CVE-2025-4573

Name of the Vulnerable Software and Affected Versions Mattermost versions 10.7.x through 10.7.1 Mattermost versions 10.6.x through 10.6.3 Mattermost versions 10.5.x through 10.5.4 Mattermost versions 9.11.x through 9.11.13

Description The issue is related to the improper validation of LDAP group ID attributes. This allows an authenticated administrator with the PermissionSysconsoleWriteUserManagementGroups permission to execute LDAP search filter injection via the "PUT /api/v4/ldap/groups/{remote id}/link" API endpoint when objectGUID is configured as the Group ID Attribute.

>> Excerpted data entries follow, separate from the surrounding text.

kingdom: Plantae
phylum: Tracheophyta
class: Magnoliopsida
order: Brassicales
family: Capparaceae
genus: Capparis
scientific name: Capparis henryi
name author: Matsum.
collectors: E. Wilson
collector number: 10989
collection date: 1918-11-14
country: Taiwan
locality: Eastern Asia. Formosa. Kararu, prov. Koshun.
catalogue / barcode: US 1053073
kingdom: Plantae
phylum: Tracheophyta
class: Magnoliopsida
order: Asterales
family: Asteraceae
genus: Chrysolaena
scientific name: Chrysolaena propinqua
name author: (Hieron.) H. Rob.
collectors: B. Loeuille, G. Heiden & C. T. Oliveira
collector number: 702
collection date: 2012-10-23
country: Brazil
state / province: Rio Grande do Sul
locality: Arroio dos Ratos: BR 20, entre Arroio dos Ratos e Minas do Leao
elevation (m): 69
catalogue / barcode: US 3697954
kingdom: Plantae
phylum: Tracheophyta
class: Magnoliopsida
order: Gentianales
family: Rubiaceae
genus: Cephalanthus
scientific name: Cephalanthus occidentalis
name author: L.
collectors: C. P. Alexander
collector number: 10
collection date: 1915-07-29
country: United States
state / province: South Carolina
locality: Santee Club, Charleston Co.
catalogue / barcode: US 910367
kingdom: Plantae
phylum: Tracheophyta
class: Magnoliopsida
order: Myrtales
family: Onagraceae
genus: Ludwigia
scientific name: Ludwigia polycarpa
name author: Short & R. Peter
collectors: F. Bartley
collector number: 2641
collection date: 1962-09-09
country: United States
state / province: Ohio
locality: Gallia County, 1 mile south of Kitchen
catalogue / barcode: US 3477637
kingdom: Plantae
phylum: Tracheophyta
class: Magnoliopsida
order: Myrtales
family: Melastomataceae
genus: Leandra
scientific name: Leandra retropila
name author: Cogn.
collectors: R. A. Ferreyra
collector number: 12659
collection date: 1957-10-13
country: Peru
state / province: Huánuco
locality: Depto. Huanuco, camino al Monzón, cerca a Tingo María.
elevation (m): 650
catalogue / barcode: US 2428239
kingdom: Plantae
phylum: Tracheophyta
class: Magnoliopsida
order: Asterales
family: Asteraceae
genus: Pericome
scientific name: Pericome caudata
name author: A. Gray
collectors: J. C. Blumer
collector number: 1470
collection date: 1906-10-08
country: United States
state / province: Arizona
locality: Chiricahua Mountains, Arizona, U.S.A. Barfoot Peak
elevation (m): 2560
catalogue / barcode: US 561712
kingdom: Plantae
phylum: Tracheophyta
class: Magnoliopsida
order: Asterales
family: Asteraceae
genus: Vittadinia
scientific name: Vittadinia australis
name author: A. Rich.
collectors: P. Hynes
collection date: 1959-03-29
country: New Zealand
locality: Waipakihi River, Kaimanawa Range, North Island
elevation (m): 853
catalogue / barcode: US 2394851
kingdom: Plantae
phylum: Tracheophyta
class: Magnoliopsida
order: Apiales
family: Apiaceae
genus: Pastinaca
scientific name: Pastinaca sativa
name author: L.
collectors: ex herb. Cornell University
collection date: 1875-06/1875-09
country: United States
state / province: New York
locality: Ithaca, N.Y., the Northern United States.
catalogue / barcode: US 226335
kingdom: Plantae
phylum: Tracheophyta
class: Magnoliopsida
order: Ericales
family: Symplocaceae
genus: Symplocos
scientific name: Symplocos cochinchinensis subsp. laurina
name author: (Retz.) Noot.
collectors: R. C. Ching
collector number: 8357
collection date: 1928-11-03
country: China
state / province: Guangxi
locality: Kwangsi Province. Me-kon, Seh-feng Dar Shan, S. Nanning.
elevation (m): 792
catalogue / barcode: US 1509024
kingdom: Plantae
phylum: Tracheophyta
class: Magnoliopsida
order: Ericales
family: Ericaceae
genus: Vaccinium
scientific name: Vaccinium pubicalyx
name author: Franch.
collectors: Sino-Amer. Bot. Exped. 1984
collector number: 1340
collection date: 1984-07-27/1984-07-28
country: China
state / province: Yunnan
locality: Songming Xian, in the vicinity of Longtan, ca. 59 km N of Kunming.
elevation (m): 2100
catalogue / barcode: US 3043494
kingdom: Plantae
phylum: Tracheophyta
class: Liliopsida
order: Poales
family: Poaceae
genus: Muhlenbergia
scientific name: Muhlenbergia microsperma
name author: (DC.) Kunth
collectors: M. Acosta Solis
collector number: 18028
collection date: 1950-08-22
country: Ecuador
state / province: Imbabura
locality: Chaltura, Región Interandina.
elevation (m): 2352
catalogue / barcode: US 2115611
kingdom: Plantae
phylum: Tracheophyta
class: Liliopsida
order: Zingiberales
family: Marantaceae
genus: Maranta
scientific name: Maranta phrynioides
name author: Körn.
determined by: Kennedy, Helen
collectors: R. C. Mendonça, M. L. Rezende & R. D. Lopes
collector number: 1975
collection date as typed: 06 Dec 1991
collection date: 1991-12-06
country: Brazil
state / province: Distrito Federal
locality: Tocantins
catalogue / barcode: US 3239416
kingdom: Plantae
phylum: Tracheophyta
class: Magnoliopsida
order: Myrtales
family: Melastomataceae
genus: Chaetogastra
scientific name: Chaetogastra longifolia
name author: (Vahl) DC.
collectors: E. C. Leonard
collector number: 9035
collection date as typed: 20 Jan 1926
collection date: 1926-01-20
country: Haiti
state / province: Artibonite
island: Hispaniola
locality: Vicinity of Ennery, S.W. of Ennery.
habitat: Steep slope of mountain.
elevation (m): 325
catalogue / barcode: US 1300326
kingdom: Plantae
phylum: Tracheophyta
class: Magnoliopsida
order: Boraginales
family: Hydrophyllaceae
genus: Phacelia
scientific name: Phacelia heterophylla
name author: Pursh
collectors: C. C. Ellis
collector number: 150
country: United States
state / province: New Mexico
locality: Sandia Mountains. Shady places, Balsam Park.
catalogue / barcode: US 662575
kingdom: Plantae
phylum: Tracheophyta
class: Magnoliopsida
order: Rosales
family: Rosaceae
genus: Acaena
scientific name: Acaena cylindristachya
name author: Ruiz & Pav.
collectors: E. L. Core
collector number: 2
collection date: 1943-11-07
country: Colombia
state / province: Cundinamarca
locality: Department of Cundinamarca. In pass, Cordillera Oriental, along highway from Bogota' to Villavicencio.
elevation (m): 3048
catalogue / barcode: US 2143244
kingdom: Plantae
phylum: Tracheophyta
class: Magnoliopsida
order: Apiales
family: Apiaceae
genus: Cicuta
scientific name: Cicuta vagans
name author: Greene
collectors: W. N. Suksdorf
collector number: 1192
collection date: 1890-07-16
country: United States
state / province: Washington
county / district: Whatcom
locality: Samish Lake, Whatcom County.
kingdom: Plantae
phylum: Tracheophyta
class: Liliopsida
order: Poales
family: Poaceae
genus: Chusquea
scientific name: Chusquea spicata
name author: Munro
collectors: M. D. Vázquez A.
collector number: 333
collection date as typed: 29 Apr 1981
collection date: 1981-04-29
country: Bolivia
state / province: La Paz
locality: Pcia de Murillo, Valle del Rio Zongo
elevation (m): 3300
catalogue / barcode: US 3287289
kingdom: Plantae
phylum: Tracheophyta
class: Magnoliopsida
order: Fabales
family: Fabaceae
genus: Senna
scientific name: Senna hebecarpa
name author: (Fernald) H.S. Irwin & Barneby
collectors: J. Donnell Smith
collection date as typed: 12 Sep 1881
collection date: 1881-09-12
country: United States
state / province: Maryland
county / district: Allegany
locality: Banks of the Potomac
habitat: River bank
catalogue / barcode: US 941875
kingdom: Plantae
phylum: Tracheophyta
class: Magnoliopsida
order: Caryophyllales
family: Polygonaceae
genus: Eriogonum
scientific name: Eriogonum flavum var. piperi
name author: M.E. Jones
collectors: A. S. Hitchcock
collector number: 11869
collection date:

Recommendations For Mattermost versions 10.7.x through 10.7.1, update to a version later than 10.7.1 to resolve the issue. For Mattermost versions 10.6.x through 10.6.3, update to a version later than 10.6.3 to resolve the issue. For Mattermost versions 10.5.x through 10.5.4, update to a version later than 10.5.4 to resolve the issue. For Mattermost versions 9.11.x through 9.11.13, update to a version later than 9.11.13 to resolve the issue. As a temporary workaround, consider restricting access to the "PUT /api/v4/ldap/groups/{remote id}/link" API endpoint until a patch is available.